The post does not carry executive authority but has significant powers in appointing prime ministers, central bank chiefs and nominating judges for the constitutional court.
Presidents also have a limited say in foreign affairs and are chief army commanders.
Results from 99.7% of the voting districts showed Pavel won with 35.4%, ahead of Babis with 35.0%.
Both Pavel, a former general staff chief and NATO military committee chairman, and opposition leader Babis who was prime minister in 2017-2021, would likely be more pro-Western than the retiring incumbent Milos Zeman, who promoted tighter ties with China, and until the invasion of Ukraine last year, Russia.
Pavel, 61, is strongly pro-Western and supports further military aid for Ukraine, as well as adoption of the euro.
Babis, who built a chemicals, farming and media empire now registered in trust funds, would be a smaller change as he shares Zeman’s warm relations with Hungary’s Viktor Orban, who has been at odds with European Union partners over the rule of law.

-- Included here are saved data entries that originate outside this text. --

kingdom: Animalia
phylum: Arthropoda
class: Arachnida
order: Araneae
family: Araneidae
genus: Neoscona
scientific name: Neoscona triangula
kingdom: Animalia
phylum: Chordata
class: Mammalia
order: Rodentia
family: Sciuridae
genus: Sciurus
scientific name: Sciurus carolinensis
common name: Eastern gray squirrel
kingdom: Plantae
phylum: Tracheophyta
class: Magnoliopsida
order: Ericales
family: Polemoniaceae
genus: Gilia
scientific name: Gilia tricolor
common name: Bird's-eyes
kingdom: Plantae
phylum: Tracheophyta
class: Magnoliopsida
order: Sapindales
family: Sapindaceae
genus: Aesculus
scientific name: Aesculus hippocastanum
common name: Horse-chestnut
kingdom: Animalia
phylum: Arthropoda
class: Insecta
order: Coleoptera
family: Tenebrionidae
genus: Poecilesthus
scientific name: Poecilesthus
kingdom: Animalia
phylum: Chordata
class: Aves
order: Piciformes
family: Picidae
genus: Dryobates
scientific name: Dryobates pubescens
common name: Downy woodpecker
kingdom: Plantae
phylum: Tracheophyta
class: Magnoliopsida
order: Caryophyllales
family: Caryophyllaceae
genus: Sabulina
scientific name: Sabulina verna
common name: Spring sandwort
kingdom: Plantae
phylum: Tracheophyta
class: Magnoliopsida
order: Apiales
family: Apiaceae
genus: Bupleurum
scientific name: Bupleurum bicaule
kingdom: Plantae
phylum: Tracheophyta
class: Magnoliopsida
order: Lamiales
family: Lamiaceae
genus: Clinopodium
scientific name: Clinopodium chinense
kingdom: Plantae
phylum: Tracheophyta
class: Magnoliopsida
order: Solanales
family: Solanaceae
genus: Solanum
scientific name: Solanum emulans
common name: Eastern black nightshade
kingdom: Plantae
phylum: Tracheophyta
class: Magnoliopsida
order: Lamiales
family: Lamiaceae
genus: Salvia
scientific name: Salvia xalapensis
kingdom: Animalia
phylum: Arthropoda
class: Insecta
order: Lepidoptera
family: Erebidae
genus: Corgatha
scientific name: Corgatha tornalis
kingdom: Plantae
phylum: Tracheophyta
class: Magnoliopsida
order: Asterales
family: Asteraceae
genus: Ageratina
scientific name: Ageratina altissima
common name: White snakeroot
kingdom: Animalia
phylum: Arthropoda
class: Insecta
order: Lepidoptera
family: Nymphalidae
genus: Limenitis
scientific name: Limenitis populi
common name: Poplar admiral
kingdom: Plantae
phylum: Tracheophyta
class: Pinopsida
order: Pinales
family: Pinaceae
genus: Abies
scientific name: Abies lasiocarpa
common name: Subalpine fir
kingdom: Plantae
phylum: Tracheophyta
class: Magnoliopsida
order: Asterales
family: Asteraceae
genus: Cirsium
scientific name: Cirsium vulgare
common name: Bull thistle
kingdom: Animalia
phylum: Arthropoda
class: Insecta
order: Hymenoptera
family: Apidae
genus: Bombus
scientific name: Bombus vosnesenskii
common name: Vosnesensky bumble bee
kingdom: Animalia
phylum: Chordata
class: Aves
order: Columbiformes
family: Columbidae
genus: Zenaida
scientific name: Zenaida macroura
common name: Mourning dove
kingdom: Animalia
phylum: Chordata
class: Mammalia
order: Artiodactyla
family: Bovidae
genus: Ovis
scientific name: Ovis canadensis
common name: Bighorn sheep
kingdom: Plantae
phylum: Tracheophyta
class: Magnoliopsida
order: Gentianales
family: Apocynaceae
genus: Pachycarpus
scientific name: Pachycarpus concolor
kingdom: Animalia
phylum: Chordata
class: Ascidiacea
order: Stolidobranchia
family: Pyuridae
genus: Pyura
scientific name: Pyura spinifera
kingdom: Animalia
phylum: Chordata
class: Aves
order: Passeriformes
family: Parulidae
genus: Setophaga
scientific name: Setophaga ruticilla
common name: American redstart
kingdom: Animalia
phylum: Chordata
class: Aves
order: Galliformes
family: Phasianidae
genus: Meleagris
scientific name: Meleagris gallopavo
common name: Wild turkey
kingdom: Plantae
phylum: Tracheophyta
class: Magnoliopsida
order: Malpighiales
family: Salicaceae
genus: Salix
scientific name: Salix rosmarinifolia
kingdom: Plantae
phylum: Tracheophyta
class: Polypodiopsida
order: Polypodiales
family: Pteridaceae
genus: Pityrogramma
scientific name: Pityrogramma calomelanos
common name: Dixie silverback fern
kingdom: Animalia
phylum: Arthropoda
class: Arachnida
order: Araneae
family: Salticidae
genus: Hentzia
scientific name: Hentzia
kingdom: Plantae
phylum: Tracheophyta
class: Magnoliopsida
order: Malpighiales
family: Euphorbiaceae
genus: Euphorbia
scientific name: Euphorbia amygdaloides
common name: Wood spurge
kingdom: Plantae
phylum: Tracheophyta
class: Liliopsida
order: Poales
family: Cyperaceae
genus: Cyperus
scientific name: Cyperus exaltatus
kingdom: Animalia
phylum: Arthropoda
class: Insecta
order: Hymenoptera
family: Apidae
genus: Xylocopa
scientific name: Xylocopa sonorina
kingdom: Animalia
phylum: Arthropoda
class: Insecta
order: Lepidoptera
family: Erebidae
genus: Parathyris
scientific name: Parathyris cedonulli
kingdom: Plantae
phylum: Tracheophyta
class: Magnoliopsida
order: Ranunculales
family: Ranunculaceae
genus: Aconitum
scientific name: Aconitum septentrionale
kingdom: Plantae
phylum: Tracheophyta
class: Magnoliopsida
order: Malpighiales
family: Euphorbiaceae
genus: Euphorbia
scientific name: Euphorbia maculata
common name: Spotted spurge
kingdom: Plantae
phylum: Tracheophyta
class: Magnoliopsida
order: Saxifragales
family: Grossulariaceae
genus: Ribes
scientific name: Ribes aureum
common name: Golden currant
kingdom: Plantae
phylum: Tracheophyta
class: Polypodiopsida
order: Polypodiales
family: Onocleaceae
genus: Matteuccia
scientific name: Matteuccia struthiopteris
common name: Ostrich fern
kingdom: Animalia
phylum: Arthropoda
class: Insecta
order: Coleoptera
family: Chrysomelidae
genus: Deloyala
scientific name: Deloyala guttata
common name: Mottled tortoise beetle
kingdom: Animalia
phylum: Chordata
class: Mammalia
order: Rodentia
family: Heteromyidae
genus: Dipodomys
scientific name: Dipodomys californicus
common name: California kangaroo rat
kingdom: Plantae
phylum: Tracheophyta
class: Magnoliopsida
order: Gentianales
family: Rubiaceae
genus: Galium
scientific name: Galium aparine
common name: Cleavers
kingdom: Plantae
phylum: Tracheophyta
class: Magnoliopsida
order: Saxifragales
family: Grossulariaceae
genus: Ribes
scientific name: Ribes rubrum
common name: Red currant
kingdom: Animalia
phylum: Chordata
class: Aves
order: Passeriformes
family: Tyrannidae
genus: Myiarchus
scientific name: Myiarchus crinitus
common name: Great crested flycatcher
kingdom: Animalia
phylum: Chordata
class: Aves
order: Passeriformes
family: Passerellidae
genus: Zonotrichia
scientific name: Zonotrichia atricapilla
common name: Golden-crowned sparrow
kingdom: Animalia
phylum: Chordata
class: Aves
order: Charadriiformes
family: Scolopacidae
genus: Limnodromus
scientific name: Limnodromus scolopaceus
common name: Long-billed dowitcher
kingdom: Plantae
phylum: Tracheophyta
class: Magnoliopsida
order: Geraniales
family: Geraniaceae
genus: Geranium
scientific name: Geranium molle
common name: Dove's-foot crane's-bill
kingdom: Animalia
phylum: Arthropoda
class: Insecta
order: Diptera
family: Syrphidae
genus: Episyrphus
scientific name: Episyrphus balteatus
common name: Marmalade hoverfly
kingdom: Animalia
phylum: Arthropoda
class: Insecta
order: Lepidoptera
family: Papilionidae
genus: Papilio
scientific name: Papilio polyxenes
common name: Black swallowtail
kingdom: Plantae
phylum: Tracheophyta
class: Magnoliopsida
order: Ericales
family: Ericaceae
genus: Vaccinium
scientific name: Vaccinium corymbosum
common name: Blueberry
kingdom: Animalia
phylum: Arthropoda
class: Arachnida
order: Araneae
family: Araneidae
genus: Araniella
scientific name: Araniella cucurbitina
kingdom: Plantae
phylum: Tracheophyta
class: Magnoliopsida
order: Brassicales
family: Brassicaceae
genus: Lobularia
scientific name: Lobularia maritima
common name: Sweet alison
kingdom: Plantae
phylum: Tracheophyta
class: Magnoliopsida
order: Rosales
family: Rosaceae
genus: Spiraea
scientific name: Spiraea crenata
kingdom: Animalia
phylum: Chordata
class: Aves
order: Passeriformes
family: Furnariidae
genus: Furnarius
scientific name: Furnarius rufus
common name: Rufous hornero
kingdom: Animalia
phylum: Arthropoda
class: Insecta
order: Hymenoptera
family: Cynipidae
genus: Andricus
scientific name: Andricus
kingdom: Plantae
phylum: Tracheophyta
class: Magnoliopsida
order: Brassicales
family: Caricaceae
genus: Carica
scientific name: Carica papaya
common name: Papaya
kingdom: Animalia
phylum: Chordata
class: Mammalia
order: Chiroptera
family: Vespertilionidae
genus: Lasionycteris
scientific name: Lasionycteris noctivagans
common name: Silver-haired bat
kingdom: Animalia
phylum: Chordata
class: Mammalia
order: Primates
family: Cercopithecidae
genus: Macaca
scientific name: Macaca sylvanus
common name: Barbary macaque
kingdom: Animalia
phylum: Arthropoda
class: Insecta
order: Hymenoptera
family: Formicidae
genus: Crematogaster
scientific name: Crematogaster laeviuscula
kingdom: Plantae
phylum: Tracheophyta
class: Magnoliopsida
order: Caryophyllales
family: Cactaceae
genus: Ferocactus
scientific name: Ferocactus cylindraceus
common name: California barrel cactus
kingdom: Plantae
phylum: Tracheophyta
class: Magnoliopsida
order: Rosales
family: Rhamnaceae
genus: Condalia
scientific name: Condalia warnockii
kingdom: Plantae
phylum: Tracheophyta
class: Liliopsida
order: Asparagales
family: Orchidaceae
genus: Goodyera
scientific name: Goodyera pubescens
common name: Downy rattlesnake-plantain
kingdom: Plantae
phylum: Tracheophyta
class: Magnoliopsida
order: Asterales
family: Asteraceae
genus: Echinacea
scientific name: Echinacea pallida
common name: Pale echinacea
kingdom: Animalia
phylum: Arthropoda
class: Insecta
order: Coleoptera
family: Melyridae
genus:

Babis also has spoken against more Czech military aid for Ukraine. The current center-right government, which decides on that policy, is among Kyiv’s staunchest supporters in the West.
TOUGH SECOND ROUND FOR BABIS
Pavel took aim at Babis, calling him populist and a threat. “The danger is that we would start sliding not only toward populism but also start veering off the course we followed the past 230 years, clearly pro-democratic, pro-Western, pro-European,” he said after the partial results were known.
Pollsters have given Pavel an edge over Babis in a second round as he is likely to attract more of the people voting for the six other candidates who did not make it past the first round.
In third place was economics professor Danuse Nerudova, with 13.9%. She conceded defeat and congratulated Pavel, saying she would meet him to offer support.
“There is still a great evil here, and it is called Andrej Babis,” she told supporters and reporters.
Pavel has been endorsed by the center-right Cabinet, while Babis has framed the vote as a show of dissatisfaction with the government’s response to high inflation and energy prices.
Running with Zeman’s backing, Babis has pledged to put pressure on the Cabinet to provide more aid to households, and to bring checks on the coalition which has a majority in both houses in parliament.
For some voters, there has been frustration that three decades after the end of Communist Party rule, the first-round winners were members of that ruling party prior to the end of its rule in 1989.
Pavel started his military career in the 1980s, and he went through military intelligence training. Babis worked in foreign trade and was registered as a secret police informant, which he denies.
While prime minister, Babis was found in conflict of interest by the European Commission because of subsidies paid to his Agrofert business empire, which is in a trust. He was cleared this week in an EU subsidy fraud case.